* [TASK INSTRUCTIONS]:
Copy out the records below verbatim, from the start of the records through the line containing "6: (65, 242)", both included. Leave out the pictures.

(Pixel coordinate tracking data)
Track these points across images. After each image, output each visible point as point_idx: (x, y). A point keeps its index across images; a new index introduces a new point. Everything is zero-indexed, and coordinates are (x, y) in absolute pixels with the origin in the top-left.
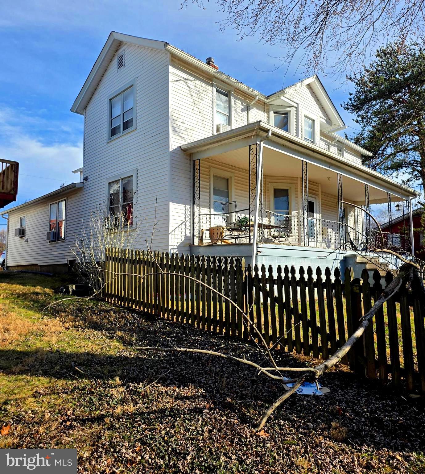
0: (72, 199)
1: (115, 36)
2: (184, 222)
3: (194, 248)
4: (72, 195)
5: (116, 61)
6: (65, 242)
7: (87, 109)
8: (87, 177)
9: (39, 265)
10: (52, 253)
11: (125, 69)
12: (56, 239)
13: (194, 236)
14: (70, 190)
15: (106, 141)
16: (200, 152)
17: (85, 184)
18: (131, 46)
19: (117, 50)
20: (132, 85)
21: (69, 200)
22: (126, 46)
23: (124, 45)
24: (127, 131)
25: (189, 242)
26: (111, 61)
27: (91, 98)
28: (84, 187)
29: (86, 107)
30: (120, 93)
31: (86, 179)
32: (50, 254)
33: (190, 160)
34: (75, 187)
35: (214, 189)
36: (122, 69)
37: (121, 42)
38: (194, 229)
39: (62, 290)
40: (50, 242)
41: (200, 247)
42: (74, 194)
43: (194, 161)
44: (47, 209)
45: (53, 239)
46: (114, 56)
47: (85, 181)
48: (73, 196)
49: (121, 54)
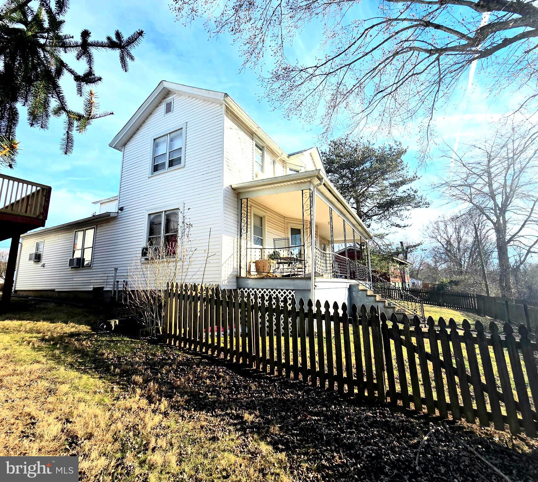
0: (102, 228)
1: (166, 85)
2: (233, 254)
3: (241, 280)
4: (103, 223)
5: (163, 107)
6: (91, 269)
7: (126, 146)
8: (123, 207)
9: (56, 290)
10: (74, 279)
11: (172, 114)
12: (80, 265)
13: (240, 268)
14: (102, 219)
15: (148, 175)
16: (249, 192)
17: (119, 214)
18: (181, 96)
19: (164, 98)
20: (182, 128)
21: (98, 229)
22: (174, 96)
23: (173, 95)
24: (172, 168)
25: (236, 273)
26: (157, 106)
27: (131, 137)
28: (119, 217)
29: (125, 145)
30: (167, 135)
31: (121, 209)
32: (71, 280)
33: (238, 198)
34: (109, 216)
35: (254, 226)
36: (170, 114)
37: (169, 91)
38: (240, 262)
39: (103, 326)
40: (72, 268)
41: (248, 279)
42: (105, 223)
43: (241, 199)
44: (71, 236)
45: (77, 265)
46: (160, 102)
47: (120, 211)
48: (104, 225)
49: (169, 102)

* [PROBLEM SOLUTION]:
Track these points across images. After each image, output each visible point as point_idx: (x, y). A point keeps its index across images; a new index introduces a new point. Everything is zero-indexed, and coordinates are (x, y) in absolute pixels with the origin in the top-left.
0: (72, 199)
1: (115, 36)
2: (184, 222)
3: (194, 248)
4: (72, 195)
5: (116, 61)
6: (65, 242)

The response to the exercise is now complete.